I doubt that its just because he can't find good opportunities of size. Companies like JNJ, MSFT, and GS are trading at low multiples. No matter how big your portfolio you can get into these. To my mind, if he's so light the market, then it either means that: 1) he sees more opportunity in other investment assets, or 2) he really is bearish. But that's just my opinion.

Sivaram
Sivaram - 3 years ago
I doubt that its just because he can't find good opportunities of size. Companies like JNJ, MSFT, and GS are trading at low multiples. No matter how big your portfolio you can get into these.


It's debatable whether those companies are actually cheap.
Rommel Acosta
Rommel Acosta - 3 years ago
It's always debatable if anything is cheap. If we could all agree on which securities are undervalued and why they will remain undervalued, they would never become so in the first place.

But look JNJ up and tell me exactly why you think its not undervalued. Its currently yielding something like 3.7%. The 10yr treasury is yielding 2.98%. This is one of of the best businesses in the world. It can throw off ~13 billion of free cash per year. It's selling at 11x earnings. Ten years ago it was selling for somewhere around 25x earnings. It is being priced like a pure pharma play (which has issues with patent expiry), but it is now primarily a medical devices company. Further, it is the only pharma stock that Buffett has ever bought, and even Munger is on record for saying that they expect the stock to beat the S&P slightly over the long-term. Seeing as this is debatable to you, back it up with your own arguments please.

arodeen
Arodeen - 3 years ago
One comment I'd like to make is, there are more than one reason to hold cash. One you can call being bearish, but another is to ensure you have the means to capitalize on bargains when they arise - like Buffet retaining dividends from high multiple companies to re-invest elsewhere - "The Berky."

"Being bearish," implies what you think the market will do in the future. Ben Graham calls this speculating, and if memory serves, dedicates an entire chapter in The Intelligent Investor against speculative market timing. I am not "bearish," because I admit that I don't know which way the market will go. However, I have learned the hard way to utilize trailing stops wisely to help me adhere to Buffet's "Rule #1," which is "Don't lose money." That said, there are several companies much in the same realm as Rommel portrays JNJ to be. (As an aside, thanks for the tip - I'll add it to my research list.)

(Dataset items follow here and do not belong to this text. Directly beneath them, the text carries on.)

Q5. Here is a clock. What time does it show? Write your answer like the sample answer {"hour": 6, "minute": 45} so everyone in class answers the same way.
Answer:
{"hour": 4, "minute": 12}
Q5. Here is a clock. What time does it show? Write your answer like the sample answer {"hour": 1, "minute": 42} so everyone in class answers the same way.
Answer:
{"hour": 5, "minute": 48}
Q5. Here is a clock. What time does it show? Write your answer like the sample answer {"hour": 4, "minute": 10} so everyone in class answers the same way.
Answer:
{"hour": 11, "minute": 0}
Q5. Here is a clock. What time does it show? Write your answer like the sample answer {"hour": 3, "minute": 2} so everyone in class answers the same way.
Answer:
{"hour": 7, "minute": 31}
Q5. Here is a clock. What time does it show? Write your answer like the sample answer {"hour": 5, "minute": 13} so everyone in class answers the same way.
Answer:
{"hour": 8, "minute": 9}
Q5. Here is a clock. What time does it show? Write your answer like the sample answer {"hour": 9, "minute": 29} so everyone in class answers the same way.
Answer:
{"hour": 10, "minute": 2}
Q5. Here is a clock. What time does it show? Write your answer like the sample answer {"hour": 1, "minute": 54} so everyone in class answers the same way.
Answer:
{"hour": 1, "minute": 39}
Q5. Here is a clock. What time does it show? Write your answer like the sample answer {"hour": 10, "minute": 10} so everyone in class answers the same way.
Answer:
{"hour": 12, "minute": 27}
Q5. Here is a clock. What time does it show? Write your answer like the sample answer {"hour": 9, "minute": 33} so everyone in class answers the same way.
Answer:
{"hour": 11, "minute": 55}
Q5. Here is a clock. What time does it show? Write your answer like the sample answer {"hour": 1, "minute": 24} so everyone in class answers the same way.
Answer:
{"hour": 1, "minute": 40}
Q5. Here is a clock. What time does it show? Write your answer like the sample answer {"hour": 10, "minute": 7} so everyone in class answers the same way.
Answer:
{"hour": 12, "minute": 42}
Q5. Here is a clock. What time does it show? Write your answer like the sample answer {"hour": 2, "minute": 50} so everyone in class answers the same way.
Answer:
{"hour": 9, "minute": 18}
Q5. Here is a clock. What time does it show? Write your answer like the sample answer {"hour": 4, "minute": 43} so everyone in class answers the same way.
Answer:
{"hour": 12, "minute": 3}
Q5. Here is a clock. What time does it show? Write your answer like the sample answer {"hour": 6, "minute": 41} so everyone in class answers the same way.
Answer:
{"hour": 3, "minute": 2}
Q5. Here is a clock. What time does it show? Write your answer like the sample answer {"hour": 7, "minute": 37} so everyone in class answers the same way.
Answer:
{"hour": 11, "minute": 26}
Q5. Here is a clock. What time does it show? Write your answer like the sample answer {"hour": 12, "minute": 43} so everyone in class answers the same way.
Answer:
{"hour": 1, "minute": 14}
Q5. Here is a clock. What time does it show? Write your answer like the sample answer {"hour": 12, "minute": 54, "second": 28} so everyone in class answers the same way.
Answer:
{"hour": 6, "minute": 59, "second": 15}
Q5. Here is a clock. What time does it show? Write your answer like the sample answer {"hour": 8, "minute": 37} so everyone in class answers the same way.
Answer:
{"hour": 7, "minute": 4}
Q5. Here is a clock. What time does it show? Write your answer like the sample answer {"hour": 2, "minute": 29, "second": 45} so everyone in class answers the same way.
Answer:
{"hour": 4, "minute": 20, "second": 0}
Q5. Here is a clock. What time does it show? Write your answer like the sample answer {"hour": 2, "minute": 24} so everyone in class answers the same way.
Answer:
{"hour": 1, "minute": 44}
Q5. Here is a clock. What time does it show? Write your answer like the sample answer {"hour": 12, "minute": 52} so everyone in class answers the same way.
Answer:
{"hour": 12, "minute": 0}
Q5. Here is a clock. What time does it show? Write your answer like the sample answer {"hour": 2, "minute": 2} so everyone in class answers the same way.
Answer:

Not to be stingy, some companies I've recently researched that I think are great buys as-is, but are dropping like a rock include:

AAN (very predictable long and short term, legacy management with very high % ownership, no slowdown in earnings or growth, high margin of safety)

WMT (same as above, plus historical low P/B, P/S, and 52wk price low)

WAG, L3, APOL, ESI, BBY, GME, TSS, GD, NOV, and a few others that I'm still researching all show good, honest management, diligent forward planning, and good prices. Although I'm not bearish on these companies, I am checking every day on the MACD, Stochastics, and MA signals. You could say that is attempting to time the market, but I also agree with one thing Jim Cramer has said, "You have to decide whether you want to be right or to make money." I think I'm right, but I'm going to wait until the big guys stop hammering these stocks down; for now I'm

Rommel Acosta
Rommel Acosta - 3 years ago
Arodeen, thanks for these names. I certainly agree that there are plenty of companies that are selling at interesting prices, even if one doesn't like the general market.